Tom Adelstein writes "This story starts off singing the praises of the Government Open Code Collaborative, then reminds the reader: you discover that it has built one more bureaucracy to oversee its existing bureaucracy, with oversight over the new bureaucracy. Have you ever heard the cliche about prisoners running the asylum? Well, this gated and restrictive open-source government repository fits."

4 of 76 comments (clear)

  1. The good link... by leonmergen · · Score: 2, Informative

    ... go to www.gocc.gov instead - they apparantly don't know how to set DNS servers at the government, and require a www. in front... :)

    --
    - Leon Mergen
    http://www.solatis.com
  2. Re:Is it me, or... by Eldav · · Score: 5, Informative

    No slashdotting here... The URL in the article is wrong, it should read http://www.gocc.gov (a Plone site BTW) instead of http://gocc.org.

  3. Re:Hmmm.. by jacksonj04 · · Score: 3, Informative

    Not really all that offtopic...

    The 'software' I looked at had bits in the blurbs about "To be released Summer 2004" and "Available September 2004". Now, tell me if my clock is wrong, but aren't they like 3 months behind there?

    --
    How many people can read hex if only you and dead people can read hex?
  4. another example of "openness" by jonwil · · Score: 2, Informative

    this site
    http://www.nas.nasa.gov/Research/Software/
    has some cool looking stuff available.
    But you have to jump through hoops to get it.

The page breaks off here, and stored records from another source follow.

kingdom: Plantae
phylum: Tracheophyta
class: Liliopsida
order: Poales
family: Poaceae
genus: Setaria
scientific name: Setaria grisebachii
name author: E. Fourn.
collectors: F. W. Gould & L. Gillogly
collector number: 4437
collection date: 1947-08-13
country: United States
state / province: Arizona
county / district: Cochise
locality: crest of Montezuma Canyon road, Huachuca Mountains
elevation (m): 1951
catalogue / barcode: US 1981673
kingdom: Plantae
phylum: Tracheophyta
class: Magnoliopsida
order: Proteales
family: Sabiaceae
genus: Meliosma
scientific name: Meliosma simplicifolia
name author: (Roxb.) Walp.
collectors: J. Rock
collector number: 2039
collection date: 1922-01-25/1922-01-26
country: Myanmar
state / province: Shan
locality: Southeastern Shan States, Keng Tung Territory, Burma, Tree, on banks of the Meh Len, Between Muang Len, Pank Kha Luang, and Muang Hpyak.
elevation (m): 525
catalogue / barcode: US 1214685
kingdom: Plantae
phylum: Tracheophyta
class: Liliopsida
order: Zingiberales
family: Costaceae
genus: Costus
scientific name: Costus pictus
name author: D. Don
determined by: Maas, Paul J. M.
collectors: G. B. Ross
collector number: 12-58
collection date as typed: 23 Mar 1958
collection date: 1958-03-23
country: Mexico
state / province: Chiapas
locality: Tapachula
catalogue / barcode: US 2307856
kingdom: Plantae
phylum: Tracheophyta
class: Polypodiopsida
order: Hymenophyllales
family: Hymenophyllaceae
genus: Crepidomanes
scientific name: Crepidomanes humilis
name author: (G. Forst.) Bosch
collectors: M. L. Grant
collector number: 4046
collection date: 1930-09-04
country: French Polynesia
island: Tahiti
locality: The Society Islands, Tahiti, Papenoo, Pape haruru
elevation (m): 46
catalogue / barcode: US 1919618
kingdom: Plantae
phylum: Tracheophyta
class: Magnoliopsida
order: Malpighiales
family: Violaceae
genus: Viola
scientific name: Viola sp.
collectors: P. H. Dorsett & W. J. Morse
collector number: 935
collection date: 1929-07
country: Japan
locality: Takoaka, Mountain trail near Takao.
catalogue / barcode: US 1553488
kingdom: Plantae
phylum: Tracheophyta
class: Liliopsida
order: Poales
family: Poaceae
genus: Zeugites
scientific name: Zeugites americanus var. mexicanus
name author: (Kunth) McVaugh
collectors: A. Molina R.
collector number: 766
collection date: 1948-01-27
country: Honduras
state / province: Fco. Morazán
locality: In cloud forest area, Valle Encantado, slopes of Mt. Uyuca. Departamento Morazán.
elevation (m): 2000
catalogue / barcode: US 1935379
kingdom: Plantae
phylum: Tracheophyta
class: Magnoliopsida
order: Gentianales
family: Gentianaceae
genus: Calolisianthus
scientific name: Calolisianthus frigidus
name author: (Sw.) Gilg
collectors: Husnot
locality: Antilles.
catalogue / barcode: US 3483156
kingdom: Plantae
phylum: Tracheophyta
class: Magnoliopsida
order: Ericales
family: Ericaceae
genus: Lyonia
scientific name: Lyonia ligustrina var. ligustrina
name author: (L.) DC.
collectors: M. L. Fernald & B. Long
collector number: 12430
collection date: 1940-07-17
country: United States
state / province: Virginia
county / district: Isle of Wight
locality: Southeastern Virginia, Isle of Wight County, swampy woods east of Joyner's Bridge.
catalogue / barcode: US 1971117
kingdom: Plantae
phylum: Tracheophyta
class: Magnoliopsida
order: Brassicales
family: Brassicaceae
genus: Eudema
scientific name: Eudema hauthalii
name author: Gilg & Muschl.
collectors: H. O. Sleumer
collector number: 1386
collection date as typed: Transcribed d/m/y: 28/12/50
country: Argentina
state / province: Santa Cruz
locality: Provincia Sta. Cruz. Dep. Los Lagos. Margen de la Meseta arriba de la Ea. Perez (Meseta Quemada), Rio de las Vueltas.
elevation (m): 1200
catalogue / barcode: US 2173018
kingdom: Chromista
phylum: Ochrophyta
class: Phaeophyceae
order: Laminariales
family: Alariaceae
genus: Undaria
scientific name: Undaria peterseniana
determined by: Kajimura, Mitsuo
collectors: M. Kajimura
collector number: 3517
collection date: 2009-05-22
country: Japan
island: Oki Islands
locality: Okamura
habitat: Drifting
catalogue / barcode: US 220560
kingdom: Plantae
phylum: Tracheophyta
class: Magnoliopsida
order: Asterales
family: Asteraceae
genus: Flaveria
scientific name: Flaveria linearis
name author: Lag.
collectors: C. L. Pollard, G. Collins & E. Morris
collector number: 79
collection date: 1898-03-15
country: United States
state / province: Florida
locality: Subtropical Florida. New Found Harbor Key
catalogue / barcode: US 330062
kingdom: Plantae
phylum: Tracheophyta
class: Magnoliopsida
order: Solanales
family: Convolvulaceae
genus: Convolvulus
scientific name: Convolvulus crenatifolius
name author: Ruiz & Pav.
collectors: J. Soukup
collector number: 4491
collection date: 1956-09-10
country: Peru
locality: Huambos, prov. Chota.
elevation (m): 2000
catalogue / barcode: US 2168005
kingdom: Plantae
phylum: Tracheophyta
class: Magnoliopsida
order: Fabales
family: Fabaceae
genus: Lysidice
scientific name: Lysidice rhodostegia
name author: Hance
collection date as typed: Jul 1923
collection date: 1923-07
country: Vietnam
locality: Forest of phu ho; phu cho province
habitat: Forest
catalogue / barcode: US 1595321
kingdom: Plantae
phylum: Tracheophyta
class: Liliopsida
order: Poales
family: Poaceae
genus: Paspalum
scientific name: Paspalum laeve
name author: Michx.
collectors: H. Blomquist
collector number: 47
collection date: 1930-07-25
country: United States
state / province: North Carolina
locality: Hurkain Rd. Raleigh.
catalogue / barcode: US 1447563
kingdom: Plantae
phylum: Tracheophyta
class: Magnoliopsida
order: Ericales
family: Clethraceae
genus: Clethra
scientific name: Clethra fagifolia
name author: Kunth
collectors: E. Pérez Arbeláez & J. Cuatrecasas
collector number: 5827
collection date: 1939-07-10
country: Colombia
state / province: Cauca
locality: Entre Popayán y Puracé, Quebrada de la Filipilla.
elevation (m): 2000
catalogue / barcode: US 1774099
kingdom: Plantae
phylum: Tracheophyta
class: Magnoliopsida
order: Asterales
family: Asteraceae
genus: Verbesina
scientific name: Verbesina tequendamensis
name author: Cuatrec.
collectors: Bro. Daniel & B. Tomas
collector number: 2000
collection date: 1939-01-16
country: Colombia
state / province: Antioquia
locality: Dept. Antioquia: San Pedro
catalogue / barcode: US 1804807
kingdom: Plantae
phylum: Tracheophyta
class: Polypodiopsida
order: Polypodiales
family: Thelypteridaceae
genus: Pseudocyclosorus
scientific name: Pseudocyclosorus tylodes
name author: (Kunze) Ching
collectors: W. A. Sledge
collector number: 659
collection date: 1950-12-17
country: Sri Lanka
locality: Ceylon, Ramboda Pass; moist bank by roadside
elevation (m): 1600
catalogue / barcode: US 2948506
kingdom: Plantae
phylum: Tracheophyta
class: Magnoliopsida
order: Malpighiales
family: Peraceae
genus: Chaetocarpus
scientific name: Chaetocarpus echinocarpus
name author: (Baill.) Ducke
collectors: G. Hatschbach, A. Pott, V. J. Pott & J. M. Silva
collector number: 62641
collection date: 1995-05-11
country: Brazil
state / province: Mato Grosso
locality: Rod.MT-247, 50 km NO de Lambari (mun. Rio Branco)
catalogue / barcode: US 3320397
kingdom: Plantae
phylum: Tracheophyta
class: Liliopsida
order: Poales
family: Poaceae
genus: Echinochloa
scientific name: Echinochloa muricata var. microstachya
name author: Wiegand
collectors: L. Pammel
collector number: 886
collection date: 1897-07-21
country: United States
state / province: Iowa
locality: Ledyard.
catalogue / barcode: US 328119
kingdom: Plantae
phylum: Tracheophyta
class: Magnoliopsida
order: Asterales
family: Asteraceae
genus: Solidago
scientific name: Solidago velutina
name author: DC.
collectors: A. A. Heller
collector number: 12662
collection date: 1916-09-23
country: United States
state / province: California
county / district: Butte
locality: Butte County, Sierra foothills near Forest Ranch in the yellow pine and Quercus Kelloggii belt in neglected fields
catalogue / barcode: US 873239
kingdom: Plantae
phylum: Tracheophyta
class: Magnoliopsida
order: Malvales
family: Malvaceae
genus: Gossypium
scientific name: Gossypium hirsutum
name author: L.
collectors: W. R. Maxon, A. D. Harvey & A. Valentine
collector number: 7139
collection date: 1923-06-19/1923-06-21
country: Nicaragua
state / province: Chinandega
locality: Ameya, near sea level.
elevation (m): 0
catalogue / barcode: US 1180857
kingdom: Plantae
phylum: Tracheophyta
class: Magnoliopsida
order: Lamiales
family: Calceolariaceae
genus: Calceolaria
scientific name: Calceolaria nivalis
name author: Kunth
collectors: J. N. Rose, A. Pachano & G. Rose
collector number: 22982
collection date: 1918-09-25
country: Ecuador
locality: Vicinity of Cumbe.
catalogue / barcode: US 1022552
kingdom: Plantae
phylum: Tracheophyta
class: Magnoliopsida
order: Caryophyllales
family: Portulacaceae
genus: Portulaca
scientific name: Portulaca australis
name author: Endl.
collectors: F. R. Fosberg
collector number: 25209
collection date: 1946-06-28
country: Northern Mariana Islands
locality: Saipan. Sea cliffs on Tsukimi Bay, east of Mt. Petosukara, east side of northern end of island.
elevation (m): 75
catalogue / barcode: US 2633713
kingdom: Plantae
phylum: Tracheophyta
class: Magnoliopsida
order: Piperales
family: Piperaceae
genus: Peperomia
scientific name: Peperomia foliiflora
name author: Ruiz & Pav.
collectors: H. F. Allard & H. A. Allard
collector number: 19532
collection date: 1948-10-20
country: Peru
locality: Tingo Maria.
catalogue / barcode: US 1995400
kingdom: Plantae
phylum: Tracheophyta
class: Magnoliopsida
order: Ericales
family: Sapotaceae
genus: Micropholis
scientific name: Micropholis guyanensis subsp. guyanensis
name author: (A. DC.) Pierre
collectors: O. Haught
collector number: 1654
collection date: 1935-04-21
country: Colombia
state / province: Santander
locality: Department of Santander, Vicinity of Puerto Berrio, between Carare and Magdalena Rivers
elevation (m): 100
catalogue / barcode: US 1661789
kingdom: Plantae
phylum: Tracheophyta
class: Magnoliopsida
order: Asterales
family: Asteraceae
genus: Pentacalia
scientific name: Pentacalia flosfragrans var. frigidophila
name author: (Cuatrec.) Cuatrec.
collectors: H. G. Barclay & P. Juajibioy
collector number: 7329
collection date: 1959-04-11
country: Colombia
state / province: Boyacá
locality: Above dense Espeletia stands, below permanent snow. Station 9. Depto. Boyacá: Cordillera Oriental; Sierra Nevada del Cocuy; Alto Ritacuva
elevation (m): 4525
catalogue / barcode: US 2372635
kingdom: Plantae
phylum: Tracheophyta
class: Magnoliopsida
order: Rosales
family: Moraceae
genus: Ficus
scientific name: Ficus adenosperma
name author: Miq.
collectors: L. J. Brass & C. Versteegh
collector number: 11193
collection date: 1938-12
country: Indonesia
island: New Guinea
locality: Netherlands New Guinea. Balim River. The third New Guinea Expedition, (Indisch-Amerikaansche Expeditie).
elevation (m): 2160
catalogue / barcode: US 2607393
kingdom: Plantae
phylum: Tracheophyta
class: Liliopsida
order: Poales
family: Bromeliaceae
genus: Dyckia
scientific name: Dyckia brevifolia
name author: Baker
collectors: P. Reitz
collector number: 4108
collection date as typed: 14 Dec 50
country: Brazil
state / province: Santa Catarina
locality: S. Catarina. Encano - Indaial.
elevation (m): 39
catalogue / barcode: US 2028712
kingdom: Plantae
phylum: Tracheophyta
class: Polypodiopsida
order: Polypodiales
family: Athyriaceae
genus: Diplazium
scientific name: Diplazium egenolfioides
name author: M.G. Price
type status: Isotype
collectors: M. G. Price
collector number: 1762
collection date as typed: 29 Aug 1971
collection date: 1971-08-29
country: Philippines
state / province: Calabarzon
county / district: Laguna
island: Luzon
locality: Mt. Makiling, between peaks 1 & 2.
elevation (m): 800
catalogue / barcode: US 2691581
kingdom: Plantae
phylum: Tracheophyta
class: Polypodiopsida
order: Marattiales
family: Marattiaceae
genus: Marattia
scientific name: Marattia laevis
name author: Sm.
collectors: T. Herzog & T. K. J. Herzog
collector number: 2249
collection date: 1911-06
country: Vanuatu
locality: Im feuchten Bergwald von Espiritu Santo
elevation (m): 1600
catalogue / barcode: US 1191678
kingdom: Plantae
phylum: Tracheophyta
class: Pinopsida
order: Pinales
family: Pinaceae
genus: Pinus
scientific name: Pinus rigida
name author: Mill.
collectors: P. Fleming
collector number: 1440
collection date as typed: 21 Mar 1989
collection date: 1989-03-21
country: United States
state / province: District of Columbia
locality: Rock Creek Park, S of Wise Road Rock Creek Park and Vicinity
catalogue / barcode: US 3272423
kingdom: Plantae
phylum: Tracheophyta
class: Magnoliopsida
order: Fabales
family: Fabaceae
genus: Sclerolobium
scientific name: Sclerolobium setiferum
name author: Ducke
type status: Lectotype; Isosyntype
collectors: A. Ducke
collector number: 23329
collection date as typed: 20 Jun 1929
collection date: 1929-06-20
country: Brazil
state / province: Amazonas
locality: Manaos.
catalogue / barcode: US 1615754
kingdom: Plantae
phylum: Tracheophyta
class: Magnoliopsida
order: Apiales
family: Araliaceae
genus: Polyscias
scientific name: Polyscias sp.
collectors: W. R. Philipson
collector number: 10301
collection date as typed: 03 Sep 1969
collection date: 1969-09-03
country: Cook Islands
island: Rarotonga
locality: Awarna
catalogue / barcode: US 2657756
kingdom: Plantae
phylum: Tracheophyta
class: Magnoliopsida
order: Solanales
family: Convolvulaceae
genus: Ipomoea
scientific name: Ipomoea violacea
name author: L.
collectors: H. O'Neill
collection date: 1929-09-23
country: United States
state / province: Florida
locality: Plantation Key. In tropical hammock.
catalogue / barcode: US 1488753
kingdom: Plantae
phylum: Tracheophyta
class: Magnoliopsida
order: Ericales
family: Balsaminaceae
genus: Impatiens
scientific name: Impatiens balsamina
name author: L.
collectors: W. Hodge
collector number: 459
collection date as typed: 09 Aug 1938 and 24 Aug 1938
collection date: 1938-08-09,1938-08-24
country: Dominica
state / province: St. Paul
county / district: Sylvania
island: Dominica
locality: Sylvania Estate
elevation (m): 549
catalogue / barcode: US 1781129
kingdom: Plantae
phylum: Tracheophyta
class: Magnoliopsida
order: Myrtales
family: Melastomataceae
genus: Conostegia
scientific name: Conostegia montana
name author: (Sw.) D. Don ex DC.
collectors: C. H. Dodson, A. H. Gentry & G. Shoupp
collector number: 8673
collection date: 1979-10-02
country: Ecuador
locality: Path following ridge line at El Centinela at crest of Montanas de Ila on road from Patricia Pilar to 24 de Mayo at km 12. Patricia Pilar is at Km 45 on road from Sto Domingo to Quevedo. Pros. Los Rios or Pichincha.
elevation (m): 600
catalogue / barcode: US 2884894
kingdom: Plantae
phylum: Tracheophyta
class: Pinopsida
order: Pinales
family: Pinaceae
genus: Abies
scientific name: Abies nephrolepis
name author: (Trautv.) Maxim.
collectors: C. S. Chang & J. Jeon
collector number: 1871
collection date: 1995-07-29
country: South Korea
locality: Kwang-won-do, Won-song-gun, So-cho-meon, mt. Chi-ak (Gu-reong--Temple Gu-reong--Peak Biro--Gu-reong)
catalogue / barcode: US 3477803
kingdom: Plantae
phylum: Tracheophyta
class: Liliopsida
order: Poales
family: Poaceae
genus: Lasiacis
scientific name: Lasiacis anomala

    In fact, I think that there will always be a problem with "US government" and "open source" at the same time, specifically that the government doesnt want stuff it writes internally (or has written for it by a contractor and owns copyright for) released to people, organizations and countries on that list of "people, organizations and countries we dont like right now" that it has somewhere. (the one places like cuba & iran and people like bin laden are on) because those people, organizations or countries might use this unspecified code to do unspecified "bad things".

    Its the same thinking as to why there are still encryption export regulations in the US right now.